What Sealed Trump’s Fate

5 minute read
Ideas
Roosevelt is a professor of constitutional law at the University of Pennsylvania Carey School of Law and the author of The Nation that Never Was: Reconstructing America’s Story.

In H.G. Wells’ science-fiction classic The War of the Worlds, aliens from Mars invade Earth. The military resists, but human technology is no match for Martian tripods and death rays. Within weeks, the aliens have routed the defenders and seem poised to conquer the planet. And then, mysteriously, they die. It turns out they had no resistance to the ubiquitous bacteria of our world. They were slain, Wells writes, “after all man’s devices had failed, by the humblest things that God, in his wisdom, has put upon this earth.”

That’s what came to mind when I heard that a New York jury had convicted Donald Trump of 34 felonies. What seemed like an unstoppable force was brought low by the humblest of state laws. And while 34 felony convictions may in fact not stop Trump, the trial does tell us something important about the strengths and weaknesses of America’s constitutional structure.

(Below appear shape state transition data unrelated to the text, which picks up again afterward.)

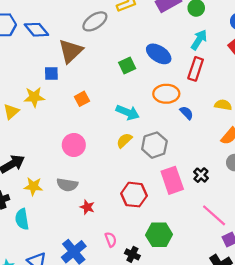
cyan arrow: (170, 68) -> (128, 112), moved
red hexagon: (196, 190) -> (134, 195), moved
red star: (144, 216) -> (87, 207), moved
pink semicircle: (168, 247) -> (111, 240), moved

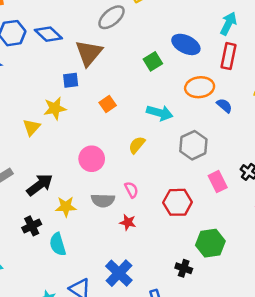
yellow semicircle: (124, 140) -> (137, 145), moved
pink circle: (74, 145) -> (92, 159), moved
pink rectangle: (172, 180) -> (218, 182), size x0.7
pink semicircle: (111, 240) -> (131, 190), moved

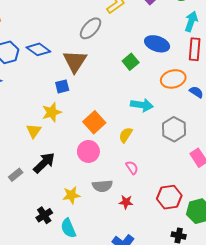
orange square: (108, 104) -> (94, 122), moved, size x1.5
black arrow: (40, 185) -> (44, 163), moved
pink semicircle: (131, 190) -> (132, 167), moved
red hexagon: (178, 202) -> (169, 197), moved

Read More: Trump Is Now a Felon. What Voters Do With That Information Will Write This Era’s History

Back in 2016, some people hoped the Electoral College would stop Trump. Hamilton Electors, they were called. Didn’t happen. Then impeachment was going to do it, not once, but twice. Again, no dice. And finally, Section 3 of the 14th Amendment, written to protect us from oath-breaking insurrectionists, came riding to the rescue only to be rejected by a unanimous vote of the Supreme Court.

These attempts to stop Trump all had a couple of things in common. The first is that they used the tools that the Constitution gives us to prevent bad people from occupying the office of the President. These tools are the heavy artillery, the sophisticated devices painstakingly crafted to protect us from crooks, demagogues, and would-be tyrants. The second is that they all failed—ignominiously.

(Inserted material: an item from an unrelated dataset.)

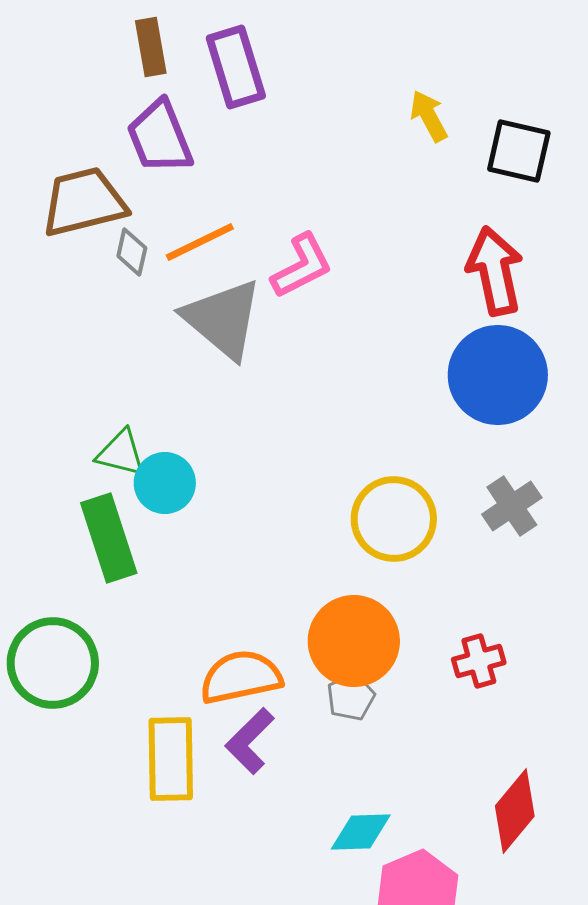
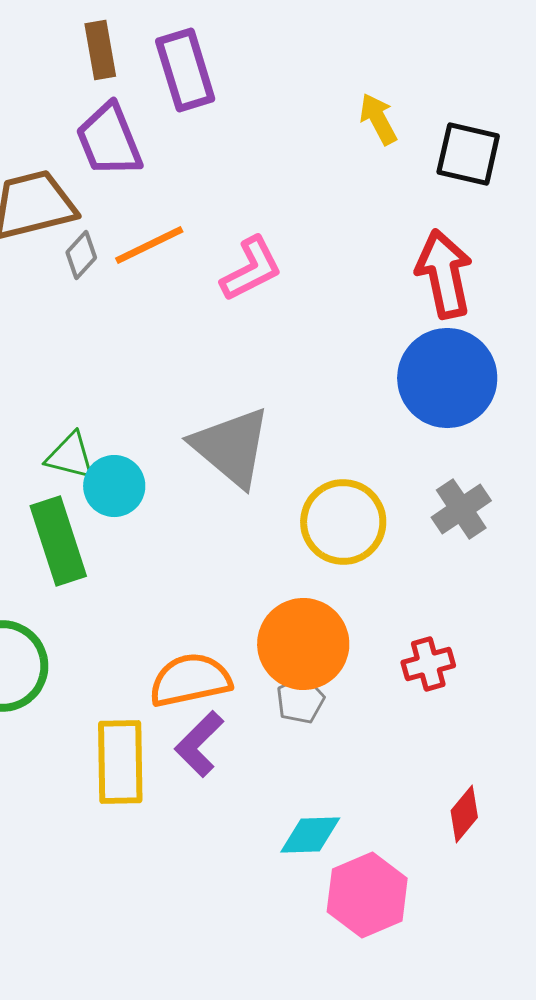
gray diamond: (132, 252) -> (81, 255), turned 30
gray triangle: (223, 319) -> (231, 447), moved
red diamond: (515, 811) -> (464, 814), size x0.7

That’s not because they weren’t built correctly or designed for these circumstances. Historians and constitutional scholars who weighed in on Section 3 and the impeachment tended to agree that Trump presented exactly the threat they were to counter. (The Hamilton electors scheme was a bit more fringe, but some experts supported it too.) The problem is that safeguards built into the political system are only as good as the politicians who apply them. The Constitution is no better than the Court that interprets it. The black smoke of partisanship and self-interest (perhaps all too similar to Wells’ War of the Worlds) only has to corrupt a few of the governing  elite for our constitutional defenses to fail.

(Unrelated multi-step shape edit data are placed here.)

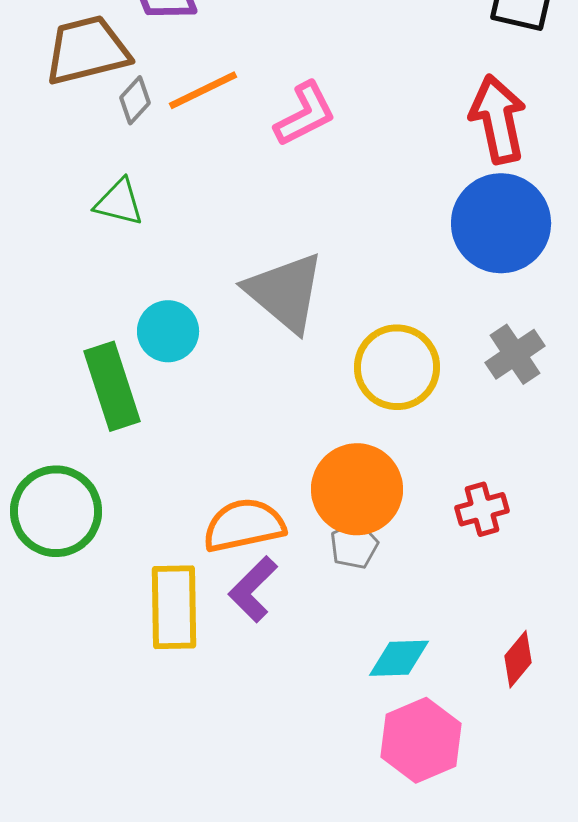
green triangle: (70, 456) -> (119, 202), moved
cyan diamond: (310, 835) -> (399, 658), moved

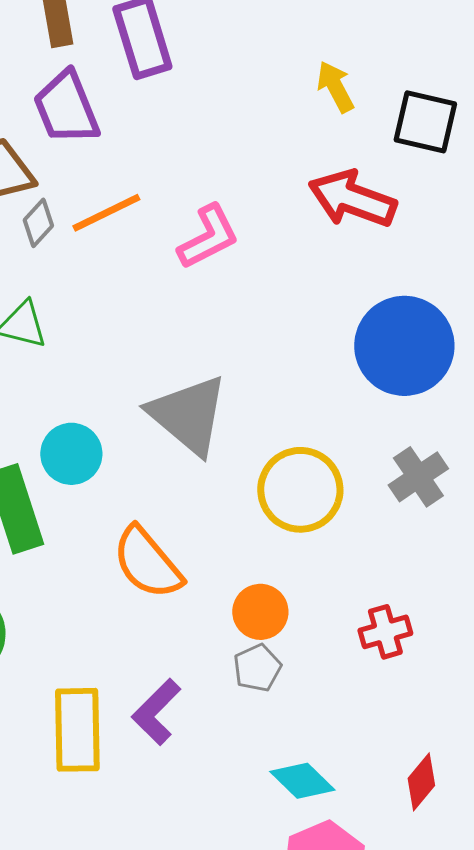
red arrow: (498, 119) -> (352, 199), moved, turned -58
orange circle: (357, 489) -> (260, 612), size x0.6
orange semicircle: (244, 525) -> (147, 563), moved, turned -118
cyan diamond: (399, 658) -> (302, 781), turned 46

Trump benefited from that failure, but he didn’t cause it. Our constitutional system did. The electoral college, gave us Trump as President even though nearly 3 million more Americans chose Hillary Clinton. The Senate didn’t just refuse to convict in the Trump impeachments; it blocked Obama’s nomination of Merrick Garland and gave us the Trump supermajority Supreme Court. And if you think the Supreme Court is a defender of democracy, think again. Our noble Senate, our hallowed Supreme Court, our sacred Constitution—none of these things protected us from Trump. On the whole, they enabled him.

The reason Trump was finally held accountable was not that he ran afoul of the special rules that govern the highest reaches of our political system, the sorts of things that ordinary Americans are not subject to. (Ordinary citizens, for example, don’t have to worry about impeachment, or section three, or faithless electors.) It was not that the enlightened members of our government stood up against him. It was, however, that he couldn’t handle the obligations that law-abiding citizens shoulder as a matter of course in their day-to-day lives. It was that 12 ordinary Americans in an unglamorous trial courtroom ruled that he had broken the laws that everyone else has to follow.

We often think of our system of governance as defined by things the Constitution creates, structures like the Senate, the Supreme Court, or the electoral college, and processes like impeachment. But the negative space matters too—and that is the background of state law. State law, not federal law or the Constitution, is the primary regulator for most Americans. State law creates the environment in which we all live; it is, you could say, in the air we breathe.

When campaigning for the Republican nomination in 2016, Trump said that he could shoot someone in the middle of Fifth Avenue and not lose any votes. Not for the shooting, maybe. But most people would go to jail for that, and it’s possible that 34 felony counts will drive home a point that some have missed. Most Americans are not involved in more than 4,000 lawsuits. They do not overstate their net worth, market questionable training programs as their own university, or run businesses that engage in tax fraud. That the most ordinary of laws finally caught up to Trump may drive home how distant the divide is between him and the regular Americans he claims to champion. State law that applies equally to all did what the special rules of the Constitution could not.